De son côté, la CGSP préfère ne pas se livrer à des actions prématurées, auxquelles elle n’a d’ailleurs pas été conviée. «Il n’y a eu aucun contact entre ces organisations et la nôtre», déplore Pierre Lejeune, président du syndicat socialiste, qui s’interroge sur la pertinence du mouvement initié par ses collègues. «Faut-il vraiment développer un plan d’actions d’une telle ampleur maintenant, sans connaître les tenants et les aboutissants des mesures qui nous attendent? Rien ne sert de partir pour un sprint alors que l’épreuve s’apparentera plutôt à un marathon.»
Un plan d’actions «progressif»
Si le syndicat socialiste temporise, c’est surtout car il a eu le privilège d’être invité à la table du ministre fédéral, aux côtés de la CSC. Après une première rencontre le 13 février dernier, une nouvelle entrevue est planifiée la semaine prochaine. «Je veux laisser une chance à la négociation et au dialogue social, assure Pierre Lejeune. Même si j’ai des doutes quant à la marge de manœuvre réelle du ministre sur les dossiers qui nous préoccupent…»
Prudentes, mais lucides, la CGSP Cheminots et la CSC-Transcom ont tout de même défini un calendrier d’actions commun, qui doit s’échelonner de mars à juillet, à raison de deux jours de mobilisation par mois. «C’est un plan progressif et reconductible, clarifie Pierre Lejeune. Si on voit que le gouvernement n’accorde pas une part suffisante aux négociations, on déclenchera des actions plus importantes.»
La main tendue de la CGSP
Un mouvement auquel sont également invitées les autres organisations. «On espère rassembler toutes les forces disponibles et développer ensemble une stratégie commune, insiste le président de la CGSP Cheminots. Au contraire, les actions éparses risquent d’épuiser les troupes et d’affaiblir notre capacité de mobilisation pour le futur. Je pense que tout le monde a intérêt à ce que les organisations principales reprennent la main sur les dossiers pour éviter que ça parte dans tous les sens.»
Faut-il vraiment développer un plan d’actions d’une telle ampleur maintenant, sans connaître les tenants et les aboutissants des mesures qui nous attendent?

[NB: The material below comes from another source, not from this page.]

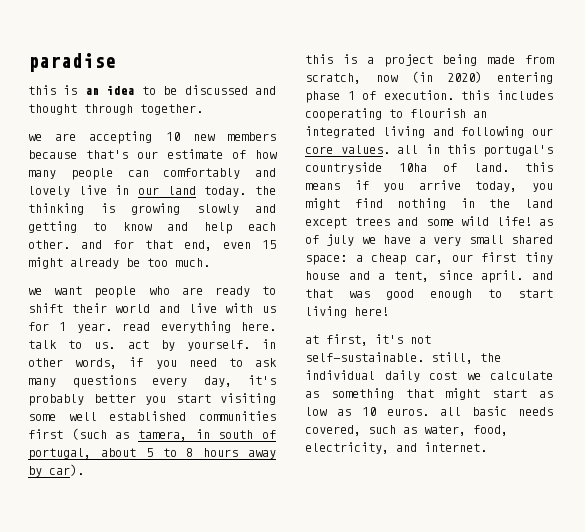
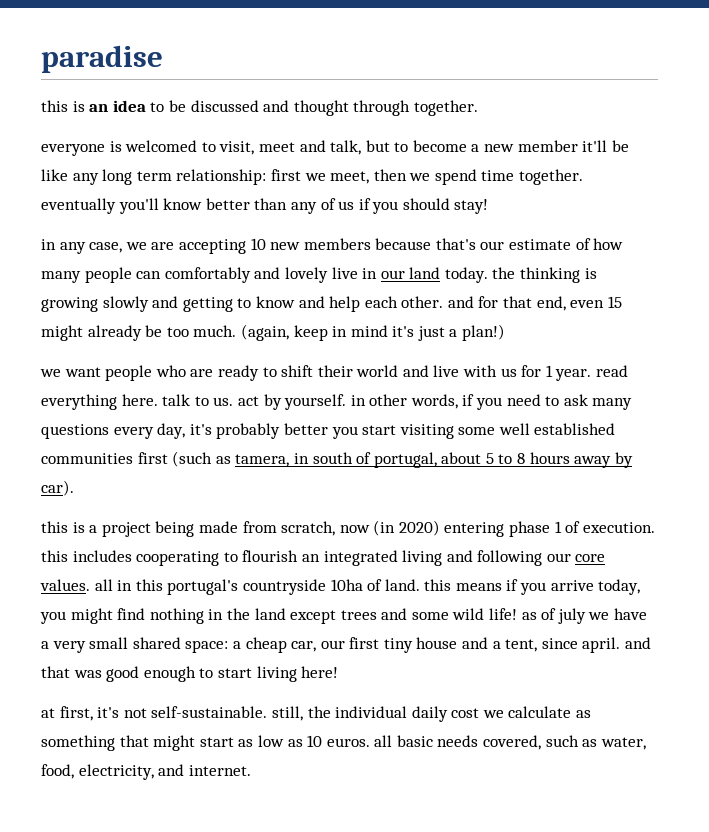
(203, 109) none -> [41,140,629,156] [41,169,584,185] [41,198,489,214] [41,239,123,254] everyone is welcomed to visit, meet and talk, but to become a new member it'll be like any long term relationship: first we meet, then we spend time together. eventually you'll know better than any of us if you should stay! // in any case,
(210, 262) none -> [240,324,506,341] (again, keep in mind it's just a plan!)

Rien ne sert de partir pour un sprint alors que l’épreuve s’apparentera plutôt à un marathon.
Pierre Lejeune
Président de la CGSP Cheminots
Une première action en front commun devrait se tenir le 31 mars, à l’occasion de la grève nationale. Le SLFP Cheminots doit confirmer sa participation aux côtés des organisations socialiste et chrétienne dans les jours à venir.